Things get confused when the maxximand is also a generally upheld value like beauty. But every maxxer has his shadow, the person maxxing the opposite principle. Clavicular’s shadow is someone who calls himself The Crooked Man. The Crooked Man is a looksminimiser, which is another way of saying he’s an uglymaxxer. His strategy has been to spend a year working out only one side of his body, which has left him with an enormous bulging trap on one shoulder and nothing at all on the other. He looks like a cartoon monster. He stands around shirtless in his empty millennial-grey house, adrift in some suburb somewhere, grey walls, grey carpet, no decorations except cables snaking around on the floor, making video content. He is a kind of Platonic ideal of the maxxer, far more than Clavicular. The Crooked Man’s house appears to get zero natural light. All his gym equipment is at home; you can see him benching 225 on one side only in one of its many large and empty rooms. Plastic Venetian blinds. It’s night outside. It’s always night outside. The sun never shines on The Crooked Man. Incredible things are happening in America.

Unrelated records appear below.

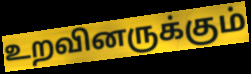
உறவினருக்கும்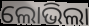
ଲୋଭିଲା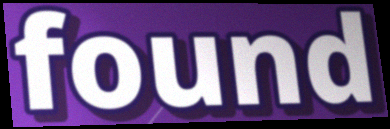
found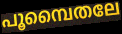
പൂമ്പൈതലേ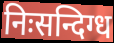
निःसन्दिग्ध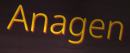
AnagenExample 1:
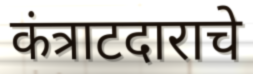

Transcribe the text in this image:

कंत्राटदाराचे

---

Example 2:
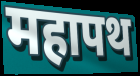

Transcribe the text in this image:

महापथ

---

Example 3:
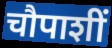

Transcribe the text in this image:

चौपाशीं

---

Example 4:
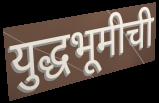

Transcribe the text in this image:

युद्धभूमीची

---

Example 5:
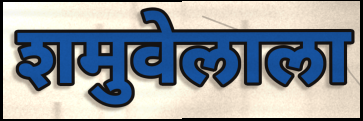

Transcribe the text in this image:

शमुवेलाला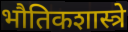
भौतिकशास्त्रे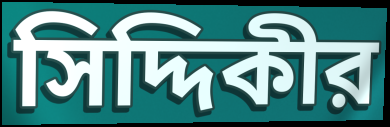
সিদ্দিকীরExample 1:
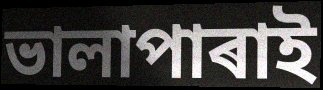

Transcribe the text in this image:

ভালাপাৰাই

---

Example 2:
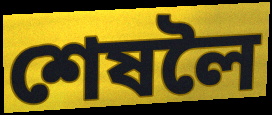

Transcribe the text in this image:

শেষলৈ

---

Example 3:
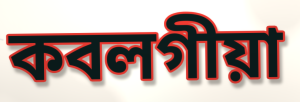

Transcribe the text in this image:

There’s a reason Clavicular has become the media’s go-to symbol for maxxing, even though The Crooked Man is a much better exemplar. He keeps things on a very comfortable terrain. Maxxing, the line goes, is an outgrowth of incel culture. It’s about men, the problem with men, the crisis of masculinity; it’s about how men are now facing the kind of toxic body politics that women have had to deal with forever, and how they’re developing their own hysterias in response; it’s about online extremism, it’s about the harmful narratives that seduce young men into various forms of misogyny; before long it’s about how we all need to put the kettle on and have a proper talk about our men’s mental health. They’re not entirely wrong; there really is a crisis of masculinity, it really is expressing itself through the mainstreaming of misogyny and the proliferation of a diseased relation to the self. It’s just that maxxing comes from something else entirely.
Despite what you might have heard, the word maxxing is not originally incel slang. Incels might have appropriated it, but it began with another kind of loser altogether, the tabletop role-playing gamer.